Idle hands spend time at the genitals, and you know how much God hates that.
I'm tired of thinking of titles for posts. So henceforth, or until I get bored with it, all titles for my posts will be quotes from Aquateen Hunger Force. Whether appropriate or not. Commence the jigglin'.For all those that couldn't be there, the campout couldn't have been better. I had more fun than a dog with two dicks. Not a cloud in the sky all weekend, bumpin beats, beautiful visuals, kind people, tasty food.
Thanks so much to our guest DJs Tamo, the Barringer Bros and Drei, and to everyone who helped out, either by sharing some food or drink or helping to tear down and clean up.

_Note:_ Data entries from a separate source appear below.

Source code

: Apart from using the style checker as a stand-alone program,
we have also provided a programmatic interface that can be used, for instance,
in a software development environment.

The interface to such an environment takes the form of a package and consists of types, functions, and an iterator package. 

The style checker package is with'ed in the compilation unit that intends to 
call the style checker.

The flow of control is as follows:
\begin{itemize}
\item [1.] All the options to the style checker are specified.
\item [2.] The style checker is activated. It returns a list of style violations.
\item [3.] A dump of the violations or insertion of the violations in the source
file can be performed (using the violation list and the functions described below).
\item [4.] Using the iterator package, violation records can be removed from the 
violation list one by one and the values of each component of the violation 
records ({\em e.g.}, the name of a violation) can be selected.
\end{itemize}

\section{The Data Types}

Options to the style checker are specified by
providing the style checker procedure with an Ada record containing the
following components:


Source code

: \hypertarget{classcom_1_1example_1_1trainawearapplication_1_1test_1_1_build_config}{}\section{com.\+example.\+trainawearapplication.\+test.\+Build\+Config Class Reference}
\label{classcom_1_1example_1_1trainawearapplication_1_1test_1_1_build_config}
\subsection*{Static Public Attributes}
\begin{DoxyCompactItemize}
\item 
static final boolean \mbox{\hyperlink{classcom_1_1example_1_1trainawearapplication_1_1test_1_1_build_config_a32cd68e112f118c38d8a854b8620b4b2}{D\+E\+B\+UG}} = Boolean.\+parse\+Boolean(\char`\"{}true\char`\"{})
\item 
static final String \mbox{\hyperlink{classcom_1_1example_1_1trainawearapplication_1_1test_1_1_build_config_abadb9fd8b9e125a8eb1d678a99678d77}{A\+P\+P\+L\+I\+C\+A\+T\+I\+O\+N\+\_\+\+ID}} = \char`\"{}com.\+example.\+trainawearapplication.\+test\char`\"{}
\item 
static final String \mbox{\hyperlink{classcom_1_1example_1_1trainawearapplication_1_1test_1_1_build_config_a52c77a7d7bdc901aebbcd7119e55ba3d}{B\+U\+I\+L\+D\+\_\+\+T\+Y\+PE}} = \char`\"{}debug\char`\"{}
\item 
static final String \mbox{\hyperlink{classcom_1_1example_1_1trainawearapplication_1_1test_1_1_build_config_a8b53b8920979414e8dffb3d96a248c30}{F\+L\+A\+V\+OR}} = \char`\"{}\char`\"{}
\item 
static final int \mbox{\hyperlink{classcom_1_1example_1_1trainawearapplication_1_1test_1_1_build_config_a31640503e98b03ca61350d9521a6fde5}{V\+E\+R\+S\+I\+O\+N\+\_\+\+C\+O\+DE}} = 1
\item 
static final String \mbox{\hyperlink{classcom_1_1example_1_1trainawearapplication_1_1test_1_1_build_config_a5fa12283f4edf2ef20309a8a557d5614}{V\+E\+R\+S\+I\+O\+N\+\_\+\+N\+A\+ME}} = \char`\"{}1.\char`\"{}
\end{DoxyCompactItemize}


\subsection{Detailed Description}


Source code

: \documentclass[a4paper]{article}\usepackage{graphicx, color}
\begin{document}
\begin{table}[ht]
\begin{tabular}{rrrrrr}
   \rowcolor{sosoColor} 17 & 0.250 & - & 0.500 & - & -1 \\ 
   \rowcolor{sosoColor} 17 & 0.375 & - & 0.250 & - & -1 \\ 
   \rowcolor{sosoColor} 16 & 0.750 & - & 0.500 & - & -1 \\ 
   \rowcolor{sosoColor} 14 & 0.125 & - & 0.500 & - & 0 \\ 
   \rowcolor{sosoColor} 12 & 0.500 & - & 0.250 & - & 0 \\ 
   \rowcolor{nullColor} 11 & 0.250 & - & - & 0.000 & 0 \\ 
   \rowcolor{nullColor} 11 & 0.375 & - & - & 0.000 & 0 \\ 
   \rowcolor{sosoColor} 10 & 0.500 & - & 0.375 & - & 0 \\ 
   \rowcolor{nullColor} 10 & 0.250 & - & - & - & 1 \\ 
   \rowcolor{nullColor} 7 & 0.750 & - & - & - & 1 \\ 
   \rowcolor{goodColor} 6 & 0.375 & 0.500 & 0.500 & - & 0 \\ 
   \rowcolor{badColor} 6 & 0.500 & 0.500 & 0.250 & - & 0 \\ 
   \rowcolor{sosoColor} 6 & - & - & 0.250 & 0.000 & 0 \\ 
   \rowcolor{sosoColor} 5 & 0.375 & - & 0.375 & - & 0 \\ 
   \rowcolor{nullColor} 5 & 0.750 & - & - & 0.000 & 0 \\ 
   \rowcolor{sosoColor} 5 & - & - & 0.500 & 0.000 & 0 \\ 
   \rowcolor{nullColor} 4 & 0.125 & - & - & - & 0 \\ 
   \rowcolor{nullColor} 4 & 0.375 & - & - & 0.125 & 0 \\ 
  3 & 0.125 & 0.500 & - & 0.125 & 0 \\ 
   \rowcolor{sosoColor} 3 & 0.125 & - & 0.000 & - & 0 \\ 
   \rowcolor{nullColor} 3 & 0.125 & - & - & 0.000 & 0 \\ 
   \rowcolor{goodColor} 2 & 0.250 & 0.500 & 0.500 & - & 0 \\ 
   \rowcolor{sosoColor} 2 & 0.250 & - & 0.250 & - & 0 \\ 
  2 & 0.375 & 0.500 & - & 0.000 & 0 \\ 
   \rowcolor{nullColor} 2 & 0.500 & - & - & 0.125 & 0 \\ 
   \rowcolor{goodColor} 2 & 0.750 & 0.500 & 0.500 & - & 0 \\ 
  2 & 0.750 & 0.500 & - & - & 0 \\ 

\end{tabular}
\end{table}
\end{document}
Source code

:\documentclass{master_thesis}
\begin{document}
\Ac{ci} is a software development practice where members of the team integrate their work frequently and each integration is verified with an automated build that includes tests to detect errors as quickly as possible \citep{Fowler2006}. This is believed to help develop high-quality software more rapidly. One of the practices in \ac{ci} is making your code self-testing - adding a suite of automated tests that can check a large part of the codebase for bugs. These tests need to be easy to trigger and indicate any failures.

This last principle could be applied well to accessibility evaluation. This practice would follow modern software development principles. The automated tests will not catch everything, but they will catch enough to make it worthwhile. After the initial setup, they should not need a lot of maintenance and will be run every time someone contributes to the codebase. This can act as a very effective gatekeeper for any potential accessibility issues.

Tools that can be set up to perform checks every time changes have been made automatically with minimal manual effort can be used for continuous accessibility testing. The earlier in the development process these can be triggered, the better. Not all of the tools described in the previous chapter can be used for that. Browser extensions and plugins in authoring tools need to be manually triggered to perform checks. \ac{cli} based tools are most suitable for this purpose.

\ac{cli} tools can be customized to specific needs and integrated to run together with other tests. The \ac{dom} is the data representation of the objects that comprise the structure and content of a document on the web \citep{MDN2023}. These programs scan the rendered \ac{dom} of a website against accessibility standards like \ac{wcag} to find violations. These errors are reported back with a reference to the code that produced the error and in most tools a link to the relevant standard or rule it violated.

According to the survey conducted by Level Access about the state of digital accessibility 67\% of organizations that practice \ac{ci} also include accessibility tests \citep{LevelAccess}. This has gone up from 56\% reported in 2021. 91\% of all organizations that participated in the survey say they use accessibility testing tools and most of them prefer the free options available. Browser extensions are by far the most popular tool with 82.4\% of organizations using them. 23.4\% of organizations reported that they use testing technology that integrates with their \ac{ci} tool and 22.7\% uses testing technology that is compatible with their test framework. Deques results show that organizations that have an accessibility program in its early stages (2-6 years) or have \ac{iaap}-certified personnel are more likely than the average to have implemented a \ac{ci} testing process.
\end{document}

The only thing I think we should do differently is have everyone in the crew dress alike next time. That's some next level shit right there.
I'm still in recovery mode, so until I am able to form sentences, you know, with my brain, here's the theeeeeeme frooooooom NARC, done by the Pixies. Put it on repeat and pretend to shoot your coworkers over the sides of your cubicle. You don't have to- I'm just sayin you should.
Oh, and check this blog out cause it's really twisted and funny, in a wow that's kinda f-ed up kinda way. "What do we find cool and refreshing?!" ... "Pansy blood!" Happy Pansy Rumble Day!
1 Comments:
You know what's better than leaving a mutant puppy at a place where it is considered a sign of good luck? The fact that in order to own a dog in Malaysia you need to obtain a 'dog rearing permit'.
Somebody tell Gavin the solution to his pitt-bull problems is over in the 3rd world. That's the thing about that 3rd world, they're always two steps ahead of the 1st world.